Em entrevista à Lusa, a doutoranda da Universidade Nacional da Irlanda referiu que, em conferências internacionais, se deparou com “uma expectativa relativamente a Portugal e ao que deveria ser a investigação em Portugal que não corresponde ao potencial que existe”, no contexto do estudo da proveniência das obras de arte, em particular no período Nazi (1933-1945).
Num artigo publicado no Journal of Contemporary History, no final do ano passado, a investigadora constata que “os museus portugueses não conduziram, nas suas coleções, investigação sobre a proveniência da era Nazi”, algo que classifica de “surpreendente” devido ao facto de Portugal ser signatário dos Princípios de Washington sobre Arte Confiscada pelos Nazis.
Desta forma, “a inação do governo português não tem paralelo quando comparada com as ações de outros países neutrais [durante a Segunda Guerra Mundial] e contrasta com as investigações feitas pelos governos suecos e, mais recentemente, suíços”.
“Relativamente à falta de pesquisa de proveniência na era Nazi houve duas declarações assinadas pelos representantes do Estado português [Washington em 1998 e Terezin em 2009] em que se comprometiam a, pelo menos nas coleções públicas, levar a cabo esse tipo de investigação.
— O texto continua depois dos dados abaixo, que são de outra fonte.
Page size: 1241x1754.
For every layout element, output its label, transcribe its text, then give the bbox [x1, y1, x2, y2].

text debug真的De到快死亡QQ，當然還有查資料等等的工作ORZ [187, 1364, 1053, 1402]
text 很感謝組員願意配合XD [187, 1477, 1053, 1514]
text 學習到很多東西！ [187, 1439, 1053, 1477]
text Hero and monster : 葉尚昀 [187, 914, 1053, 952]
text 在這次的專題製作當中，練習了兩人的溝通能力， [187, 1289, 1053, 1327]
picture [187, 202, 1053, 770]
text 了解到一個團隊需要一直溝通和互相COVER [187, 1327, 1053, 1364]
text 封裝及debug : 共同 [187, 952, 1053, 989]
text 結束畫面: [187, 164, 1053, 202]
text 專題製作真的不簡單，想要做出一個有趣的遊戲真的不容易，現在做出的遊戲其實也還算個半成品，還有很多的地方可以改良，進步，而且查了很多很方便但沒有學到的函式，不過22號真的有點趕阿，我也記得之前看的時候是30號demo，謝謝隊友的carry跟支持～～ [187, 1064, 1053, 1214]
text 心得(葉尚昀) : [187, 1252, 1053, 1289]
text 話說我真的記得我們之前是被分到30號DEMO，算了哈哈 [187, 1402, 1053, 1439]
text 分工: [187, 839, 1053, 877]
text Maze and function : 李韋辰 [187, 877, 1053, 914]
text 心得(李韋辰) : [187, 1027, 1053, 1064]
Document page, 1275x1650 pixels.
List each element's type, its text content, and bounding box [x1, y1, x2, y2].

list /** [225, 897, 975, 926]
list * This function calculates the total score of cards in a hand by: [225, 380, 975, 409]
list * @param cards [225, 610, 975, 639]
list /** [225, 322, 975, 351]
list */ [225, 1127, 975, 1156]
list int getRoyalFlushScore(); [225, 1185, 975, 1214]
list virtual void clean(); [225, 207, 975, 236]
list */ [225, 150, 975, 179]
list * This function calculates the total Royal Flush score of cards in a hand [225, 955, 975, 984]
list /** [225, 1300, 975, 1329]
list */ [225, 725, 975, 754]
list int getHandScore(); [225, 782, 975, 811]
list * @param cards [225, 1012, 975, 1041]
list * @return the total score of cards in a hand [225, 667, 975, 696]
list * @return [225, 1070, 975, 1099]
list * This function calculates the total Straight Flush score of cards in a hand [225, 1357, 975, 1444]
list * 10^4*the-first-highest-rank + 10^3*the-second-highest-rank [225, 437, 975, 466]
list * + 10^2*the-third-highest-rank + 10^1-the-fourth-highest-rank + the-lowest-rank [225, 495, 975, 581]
De investigar, de facto, o que haveria nos museus do Estado, adquirido durante essa época ou posteriormente, mas com proveniência duvidosa relativamente” à época Nazi, afirmou Inês Fialho Brandão, que recorda o papel de Portugal como plataforma de movimento e de transporte de peças durante aquele período.
No artigo, a académica defende que “as dificuldades na localização e no acesso a fontes primárias em Portugal nas décadas que se seguem à Segunda Guerra Mundial não devem ser subestimadas”.
À Lusa, Fialho Brandão referiu que “há arquivos de instituições que estão divididos em quatro localizações diferentes, tutelas diferentes, métodos de acesso diferentes, a maioria dos arquivos, mesmo quando estão digitalizados, não são acessíveis facilmente, não são pesquisáveis e portanto a investigação é lenta e não produz os resultados imediatos que se veem em países onde esta questão é muito mais importante”.
Há ainda razões do foro financeiro, uma vez que “os museus estão sob pressão para produzirem programação e o trabalho de investigação sofre disso”, traduzindo-se a questão da proveniência em algo que não é tido por essencial à prática museológica e “portanto interpreta-se proveniência como o último sítio onde a peça esteve”, em vez de se traçar a “biografia do objeto”, ou seja, o retrato desde a criação até ao momento atual.
Inês Fialho Brandão admite ainda a “possibilidade de que esta seja uma área na qual não haja tanto interesse em entrar”, já que, tendo em conta a história colonial de Portugal, podem surgir pedidos de restituição de peças em território nacional por parte de países estrangeiros.
Assim, questionada sobre se há alguma possibilidade de haver, em museus portugueses, peças de proveniência duvidosa, a investigadora responde de forma afirmativa.
“É muito provável que existam várias peças de todos os tipos em que o encadeamento de propriedade legal tenha sido quebrado, mas isso não implica nem que haja má-fé no momento em que isso aconteceu nem que haja hoje. A má-fé começa ou quando se esconde propositadamente uma questão ou quando se sabe de facto que a peça é roubada e se compra de qualquer maneira”, declarou.
O artigo publicado na revista académica, intitulado “’O que há em Lisboa?’ Fontes portuguesas na investigação de proveniência da era Nazi”, com uma referência a um diálogo do filme “Casablanca”, conclui que “muitas questões estão ainda por responder, pelo que a localização e consulta de fontes até aqui impossíveis de encontrar é essencial”.
“O que há em Lisboa? Informação, à espera de ser encontrada”, resume.